» WHAT YOU SHOULD DO
Look through the entries below and extract exactly the lines from the one containing "接触亚马逊内部资源和专业团队，获得针对性" through the one containing "总而言之，这意味着您的账户会受到多人关", ends included.

» DATA IN THIS EXERCISE
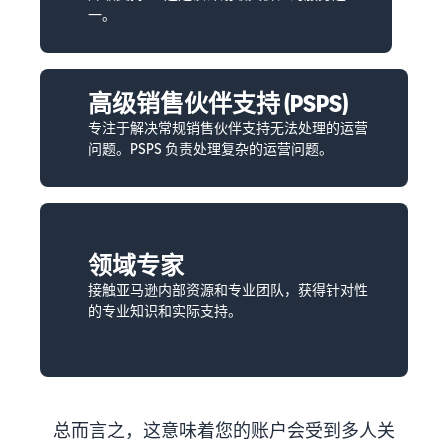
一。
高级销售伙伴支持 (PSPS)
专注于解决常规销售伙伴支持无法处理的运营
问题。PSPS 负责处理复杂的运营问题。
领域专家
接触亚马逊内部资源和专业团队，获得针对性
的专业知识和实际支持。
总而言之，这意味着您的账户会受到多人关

==

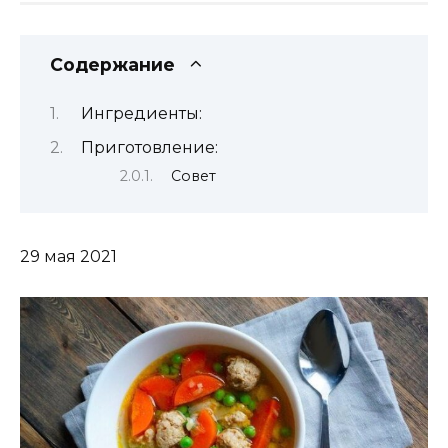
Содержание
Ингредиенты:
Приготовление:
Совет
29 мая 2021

» ANSWER
接触亚马逊内部资源和专业团队，获得针对性
的专业知识和实际支持。
总而言之，这意味着您的账户会受到多人关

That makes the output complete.